The health care statistics aren’t much better. In 1979, 70% of private-sector jobs provided health benefits; by 2004, only 60% did. In the last four years, workers’ health premiums increased 50%, about $1,000 per family, three times the average increase in income. (See Short-Changed: Critical Condition).
If we’re expecting corporations to ensure that the American worker had adequate health care coverage while working, and adequate retirement savings once he or she stops working, it’s just not happening like it used to. The expectation that workers’ needs will be taken care of by their employers is no longer necessarily a reasonable one. So it makes sense to question, as Register columnist Richard Doak does, whether you can count on a corporation to be there when you really need it. He astutely points out: “[W]e’ve built much of our lives in this country around the presumption that corporations are benevolent and eternal. They’re neither, as millions of former employees have learned to their dismay in recent years.” (See Des Moines Register article.)

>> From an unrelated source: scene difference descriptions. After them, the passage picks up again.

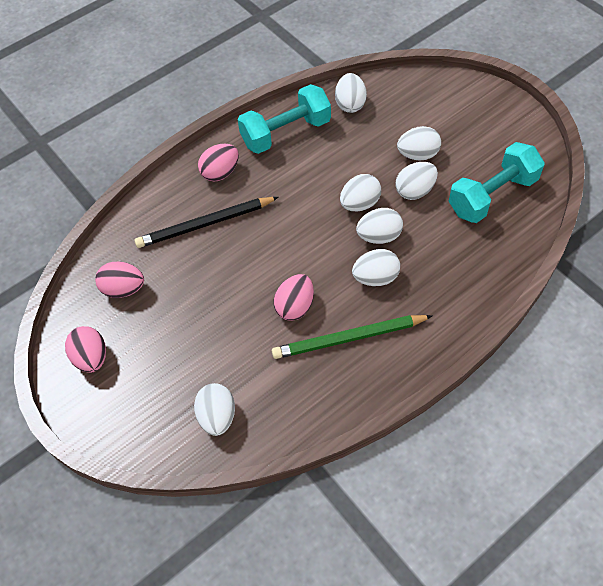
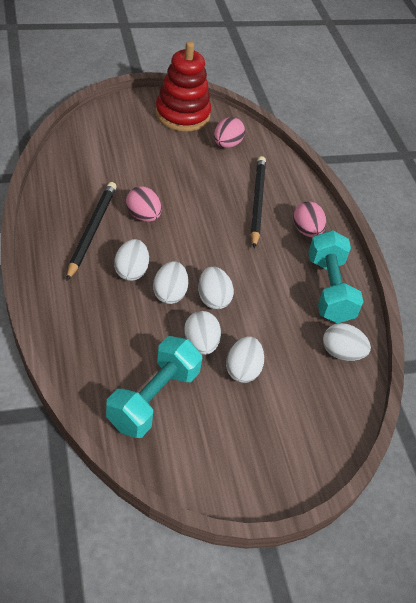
camera: 105 degrees right, 10 degrees down
(91, 357) = (182, 114): pink egg -> red stacking toy
(217, 416) = (91, 147): white egg -> none
(349, 338) = (91, 231): green pencil -> black pencil
(492, 195) = (153, 399): turquoise dumbbell -> turquoise dumbbell turned 45 degrees clockwise

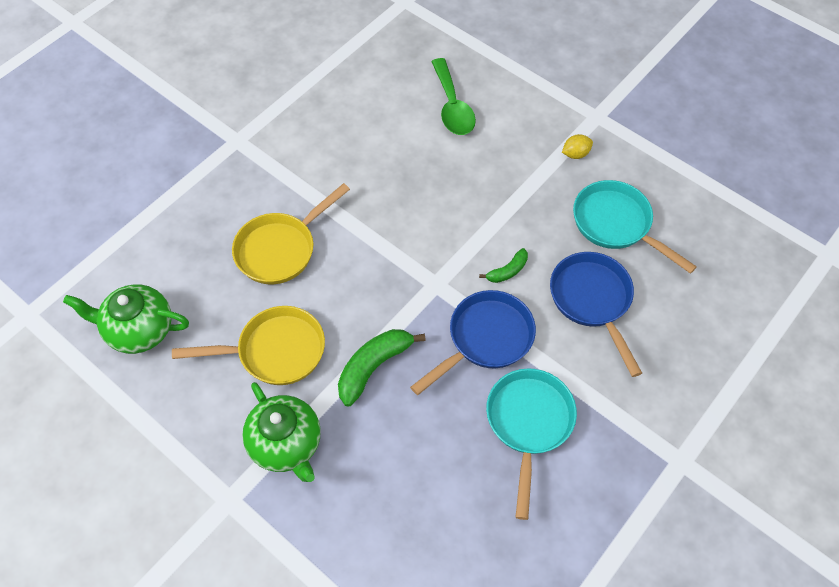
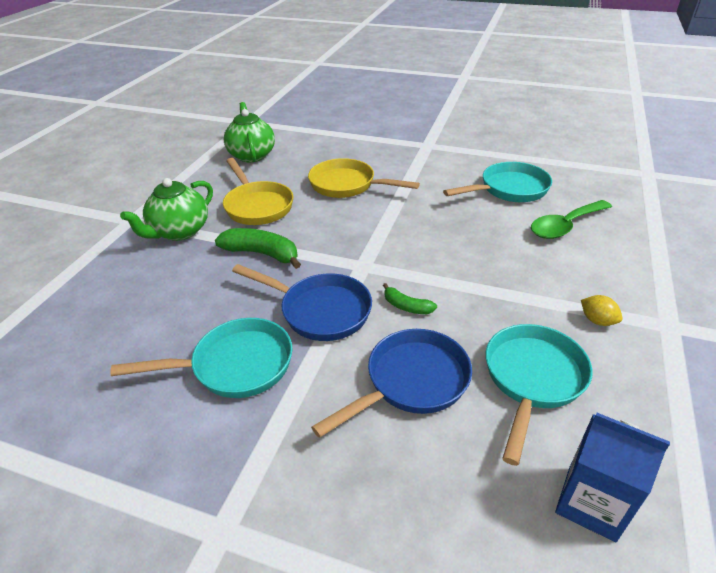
camera: 70 degrees right, 20 degrees down
(371, 114) = (509, 189): none -> turquoise pan
(717, 245) = (591, 503): none -> blue carton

Whether it’s avoiding bankruptcy or maximizing profits at stake, it’s clear that many companies are concluding that they no longer have to provide health benefits and/or a pension plan to stay competitive. In fact, the opposite is fast becoming true, where corporations seeking to eliminate benefits, either unilaterally or through union negotiations, claim that they cannot maintain such benefits and remain competitive.

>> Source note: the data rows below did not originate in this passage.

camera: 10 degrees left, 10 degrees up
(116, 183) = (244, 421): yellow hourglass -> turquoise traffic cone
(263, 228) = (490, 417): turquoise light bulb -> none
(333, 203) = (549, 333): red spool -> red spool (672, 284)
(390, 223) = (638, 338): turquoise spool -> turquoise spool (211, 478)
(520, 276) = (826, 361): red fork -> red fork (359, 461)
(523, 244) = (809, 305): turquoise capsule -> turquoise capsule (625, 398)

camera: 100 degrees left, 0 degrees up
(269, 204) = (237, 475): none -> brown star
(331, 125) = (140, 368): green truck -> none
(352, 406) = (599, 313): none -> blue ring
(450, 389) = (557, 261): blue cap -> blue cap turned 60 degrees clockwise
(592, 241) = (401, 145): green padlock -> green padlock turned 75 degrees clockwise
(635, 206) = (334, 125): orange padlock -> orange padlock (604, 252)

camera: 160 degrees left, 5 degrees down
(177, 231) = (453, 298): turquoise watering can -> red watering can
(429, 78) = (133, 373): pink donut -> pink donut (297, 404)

Just last week, Verizon Communications, in a move that it certain to ripple through the telecommunications industry, announced that in mid-2006, it would stop contributing to pension plans for managers. (See USA Today article.) Verizon is hardly facing bankruptcy: it reported in October that its third-quarter earnings were $1.9 billion and “sustained overall revenue and customer growth” in the quarter. Nonetheless, the company claims that in order to stay competitive, it has to make the pension plan cuts. Verizon workers who have counted on the plans are outraged: one manager, 25-year veteran Maureen Aeckerle, responded, ”I was crying for two days because I just felt so betrayed. I just felt they look at us as being so worthless.” (See Associated Press article.) Other healthy companies looking to cut costs are certain to follow suit.

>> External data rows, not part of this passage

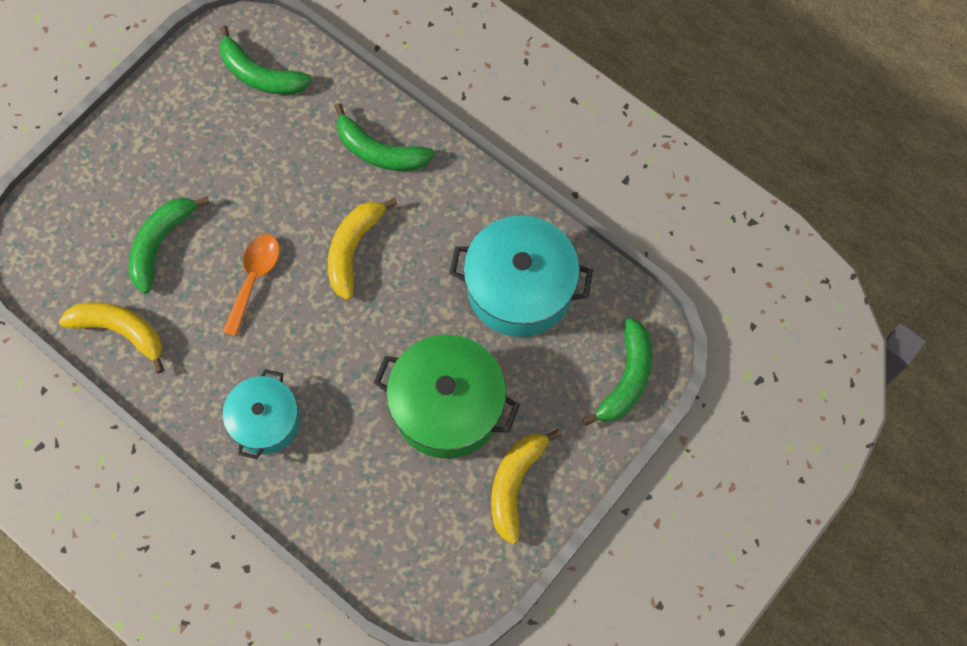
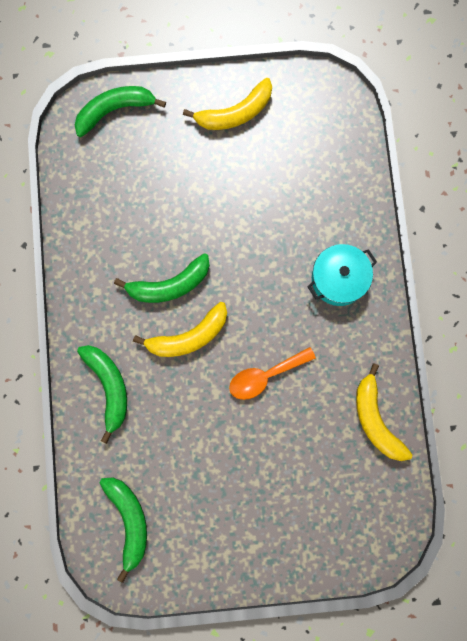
camera: 135 degrees left, 10 degrees up
(160, 244) = (301, 456): green banana -> green banana (169, 285)
(447, 406) = (228, 189): green pot -> none
(520, 288) = (117, 217): turquoise pot -> none

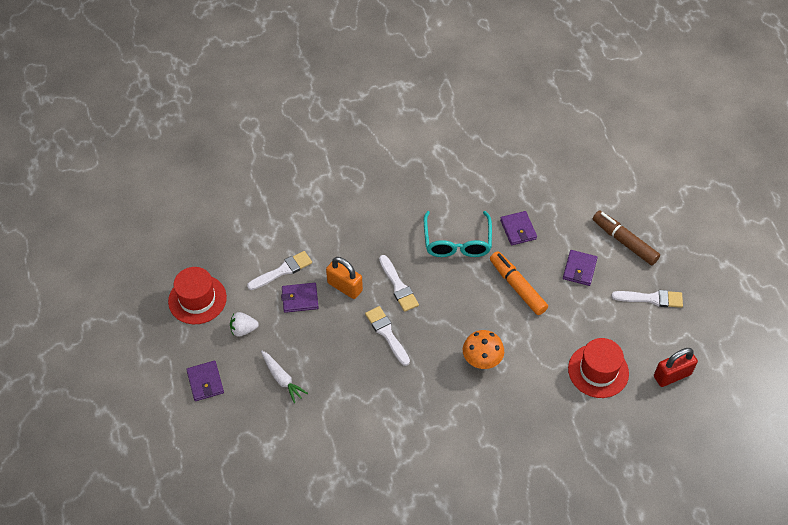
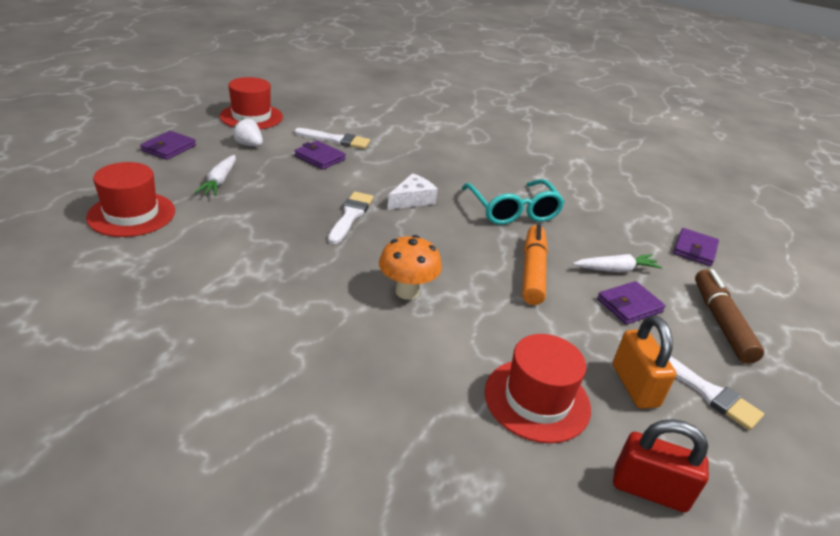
camera: 40 degrees right, 20 degrees down
(283, 450) = (131, 214): none -> red hat
(345, 287) = (366, 173): orange padlock -> orange padlock (634, 385)
(398, 286) = (412, 200): white brush -> white cheese
(457, 242) = (513, 211): turquoise glasses -> turquoise glasses turned 60 degrees counterclockwise
(518, 229) = (591, 240): purple wallet -> purple wallet (694, 250)
(550, 245) = (616, 270): none -> white carrot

There are many similarities between the national declines in pension coverage and health care coverage. Workers who formerly could count on such coverage being available in most full-time jobs are now forced to make difficult decisions about when and if retirement is even possible, and stay in unfulfilling jobs just to maintain benefit coverage. Even then, they may have little protection if their company goes bankrupt, has massive layoffs, or even decides to follow the lead of other sector leaders to cut benefits, knowing that many workers have no choice but to swallow the changes and keep working for less money.
But what will crop up in its place? Pensions have normally been part of a three-part retirement strategy for Americans, coupled with private savings (becoming less and less possible in a time of slow wage growth) and Social Security (whose own future is increasingly uncertain?)
Will corporations pay higher taxes to support seniors, or will we again accept the very status quo that Social Security was created to counteract: that seniors should not be forced to live in extreme poverty once they are no longer able to work. Will corporations pay higher taxes to support better public health care and/or universal coverage, or will the working poor continue to cause the ranks of the uninsured to swell further?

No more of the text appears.